Olha, em oito anos de ovo-lacto-vegetarianismo e dois de veganismo, nunca conheci uma pessoa sequer que tenha se tornado estritamente vegetariana e se tornado anêmica. Aliás, todas as pessoas anêmicas que conheci se alimentavam com carne diariamente. Deficiência de proteína?! Nunca ouvi falar de tal condição e não faço a menor ideia de como seria uma pessoa com esse problema de saúde.

Claro, vegetarianos estritos precisam fazer reposição de vitamina B12, mas isso também vale para cerca de um terço de toda a população que come carne (e acham que só porque comem carne também repõem suas necessidades diárias dessa vitamina e de ferro).

É muito mais comum que uma pessoa que se torna vegana tenha suas condições de saúde melhoradas e existem até relatos de pessoas que reverteram alguns tipos de câncer e problemas cardíacos graves apenas com essa mudança na dieta.

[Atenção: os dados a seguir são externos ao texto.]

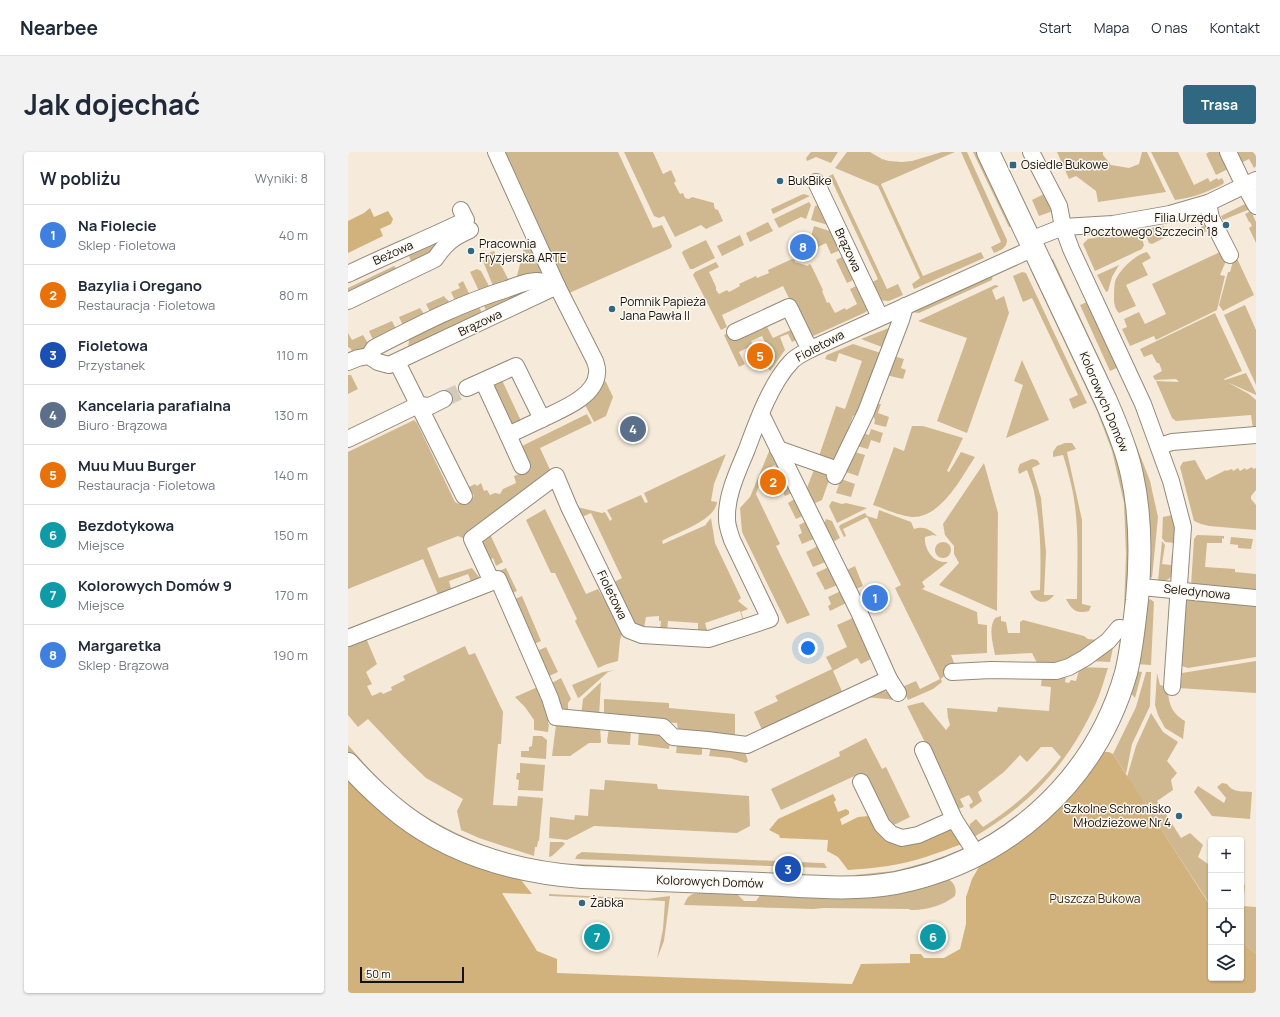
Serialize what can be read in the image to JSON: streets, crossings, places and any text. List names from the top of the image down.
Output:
{
  "streets": {
    "street": [
      "Brązowa",
      "Beżowa",
      "Fioletowa",
      "Kolorowych Domów",
      "Seledynowa"
    ]
  },
  "crossings": [
    ["Brązowa", "Fioletowa"],
    ["Fioletowa", "Kolorowych Domów"],
    ["Kolorowych Domów", "Seledynowa"]
  ],
  "parks": ["Puszcza Bukowa"],
  "places": {
    "transit": ["Osiedle Bukowe"],
    "other": [
      "BukBike",
      "Filia Urzędu Pocztowego Szczecin 18",
      "Pracownia Fryzjerska ARTE",
      "Pomnik Papieża Jana Pawła II",
      "Szkolne Schronisko Młodzieżowe Nr 4",
      "Żabka"
    ]
  },
  "scale_bar": "50 m",
  "page": {
    "header": "Nearbee",
    "nav": [
      "Start",
      "Mapa",
      "O nas",
      "Kontakt"
    ],
    "title": "Jak dojechać",
    "buttons": "Trasa",
    "heading": ["W pobliżu", "Wyniki: 8"],
    "list": [
      {
        "mark": "1",
        "name": "Na Fiolecie",
        "note": "Sklep · Fioletowa",
        "value": "40 m"
      },
      {
        "mark": "2",
        "name": "Bazylia i Oregano",
        "note": "Restauracja · Fioletowa",
        "value": "80 m"
      },
      {
        "mark": "3",
        "name": "Fioletowa",
        "note": "Przystanek",
        "value": "110 m"
      },
      {
        "mark": "4",
        "name": "Kancelaria parafialna",
        "note": "Biuro · Brązowa",
        "value": "130 m"
      },
      {
        "mark": "5",
        "name": "Muu Muu Burger",
        "note": "Restauracja · Fioletowa",
        "value": "140 m"
      },
      {
        "mark": "6",
        "name": "Bezdotykowa",
        "note": "Miejsce",
        "value": "150 m"
      },
      {
        "mark": "7",
        "name": "Kolorowych Domów 9",
        "note": "Miejsce",
        "value": "170 m"
      },
      {
        "mark": "8",
        "name": "Margaretka",
        "note": "Sklep · Brązowa",
        "value": "190 m"
      }
    ],
    "pins": [
      "8",
      "5",
      "4",
      "2",
      "1",
      "3",
      "6",
      "7"
    ],
    "map_buttons": ["+", "−"],
    "scale": "50 m"
  }
}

O mesmo deve acontecer com o seu personagem.

 

6. O vegano sem noção que não sabe cozinhar:


Tradução: Acabei de fazer meu famoso cheeseburger vegano, sem laticínios e sem glúten!

Quem ele é:

É aquele cara que leva no churrasco da empresa uma lasanha de alface e tomate (lê-se: alface e tomate dispostos em camadas) e que só se alimenta de salada verde.

Como evitá-lo:

Lembre-se que os veganos querem mostrar que não vivem apenas de salada e esse é um estereótipo que o público vegano quer quebrar! Um vegano se alimenta, muitas vezes, com maior variedade do que uma pessoa que come carne, pois inclui em sua alimentação sementes, grãos, vegetais variados, frutas variadas etc.

Além do mais, se os veganos querem mostrar que comem tão bem quanto qualquer pessoa, eles não irão levar para o churrasco da empresa uma salada verde. Ao invés disso, farão questão de levar um prato bem saboroso que irá agradar a todos os paladares.

 

7. O vegano que virou vegano do dia para a noite e nunca mais olhou para trás:

Tradução: Quando alguém diz que nunca experimentou nada vegano. Você nunca comeu uma maçã?

Quem ele é:

Aquele que todo vegano deseja ser, mas dá para contar na mão os que são realmente assim (eu não conheço nenhum).

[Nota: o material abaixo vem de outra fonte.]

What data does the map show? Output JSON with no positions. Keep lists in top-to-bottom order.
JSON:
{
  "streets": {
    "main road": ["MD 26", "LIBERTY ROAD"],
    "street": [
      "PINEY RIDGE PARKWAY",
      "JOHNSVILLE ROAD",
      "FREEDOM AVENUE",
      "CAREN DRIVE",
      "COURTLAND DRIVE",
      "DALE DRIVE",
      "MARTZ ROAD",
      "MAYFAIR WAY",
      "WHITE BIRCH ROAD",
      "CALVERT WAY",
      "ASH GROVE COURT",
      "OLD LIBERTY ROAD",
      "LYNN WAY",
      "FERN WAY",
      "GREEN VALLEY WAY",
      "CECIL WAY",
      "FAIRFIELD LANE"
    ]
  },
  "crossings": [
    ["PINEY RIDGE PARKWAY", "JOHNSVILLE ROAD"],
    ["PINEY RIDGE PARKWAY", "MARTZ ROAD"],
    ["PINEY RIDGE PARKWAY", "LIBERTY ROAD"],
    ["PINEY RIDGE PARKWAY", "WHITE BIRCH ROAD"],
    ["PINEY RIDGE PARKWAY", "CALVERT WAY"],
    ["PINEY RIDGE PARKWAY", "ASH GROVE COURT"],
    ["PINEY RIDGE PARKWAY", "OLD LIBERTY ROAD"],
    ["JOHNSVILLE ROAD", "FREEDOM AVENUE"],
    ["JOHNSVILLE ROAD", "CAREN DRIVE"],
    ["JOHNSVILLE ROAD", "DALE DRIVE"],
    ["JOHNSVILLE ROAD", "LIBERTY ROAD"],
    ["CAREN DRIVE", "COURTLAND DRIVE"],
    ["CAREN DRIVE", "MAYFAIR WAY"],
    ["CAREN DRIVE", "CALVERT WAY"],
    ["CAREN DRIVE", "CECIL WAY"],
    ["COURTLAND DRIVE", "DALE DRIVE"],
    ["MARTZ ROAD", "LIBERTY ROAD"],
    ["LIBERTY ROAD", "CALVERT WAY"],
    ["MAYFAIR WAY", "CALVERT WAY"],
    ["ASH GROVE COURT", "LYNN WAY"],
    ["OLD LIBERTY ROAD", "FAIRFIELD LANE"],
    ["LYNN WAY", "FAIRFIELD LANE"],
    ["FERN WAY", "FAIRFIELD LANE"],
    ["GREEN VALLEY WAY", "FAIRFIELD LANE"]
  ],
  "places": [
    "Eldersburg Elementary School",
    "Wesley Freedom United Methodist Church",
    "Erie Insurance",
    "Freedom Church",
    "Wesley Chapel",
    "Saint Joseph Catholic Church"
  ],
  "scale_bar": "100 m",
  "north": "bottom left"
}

A verdade é que normalmente a transição para o veganismo é feita aos poucos, por exemplo, primeiro para-se com as carnes vermelhas, depois as brancas, depois o ovo, depois leite; e muitas vezes esse caminho é feito em zigue-zague, ou seja, a pessoa volta a comer produtos de origem animal em algum momento, depois para novamente e depois volta e então para e assim por diante até finalmente parar de vez.

Como evitá-lo:

Como já falei antes: permita que seu personagem possua falhas. Sucumbir a um desejo por um produto de origem animal, especialmente se for algo que o personagem realmente goste, como um queijo ou um doce ainda não “veganizado” ou cuja versão vegana simplesmente não é tão gostosa assim, é perfeitamente normal.

A filosofia e o modo de vida veganos são “normas” que a gente procura colocar sobre nossos corpos, mas resistir à tentação, principalmente nos dias de hoje, não é exatamente fácil. Nem sempre a mente vence a matéria.

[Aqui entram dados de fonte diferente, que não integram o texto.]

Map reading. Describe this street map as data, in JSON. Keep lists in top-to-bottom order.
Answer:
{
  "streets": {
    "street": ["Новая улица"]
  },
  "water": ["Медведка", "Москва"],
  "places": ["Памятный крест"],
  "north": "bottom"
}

Tem um youtuber vegano que em todo natal se permite comer um doce que a avó faz que possui ingredientes de origem animal, para não deixar a avó triste (mas principalmente porque o doce, segundo ele, é divino). Comer ou não o doce não o faz menos ou mais vegano. Isso também vale para o seu personagem.

 

8. O vegano hippie/natureba: 

Tradução: Trols são tipo: “vai abraçar uma árvore, seu vegano estúpido.” E eu sou tipo “não se importe se eu for”.

Quem é:

É aquele vegano paz e amor, que usa roupas tingidas com casca de alho e cebola, nada sintético jamais tocou seu corpo e poderia muito bem estar em Woodstock.

Como evitá-lo:

Não é porque uma pessoa se tornou vegana e se importa com os ingredientes dos produtos que usa que irá voltar aos anos 1960. Claro, ser hippie ou natureba pode ser uma característica do seu personagem, mas ele não o será única e exclusivamente por causa do veganismo.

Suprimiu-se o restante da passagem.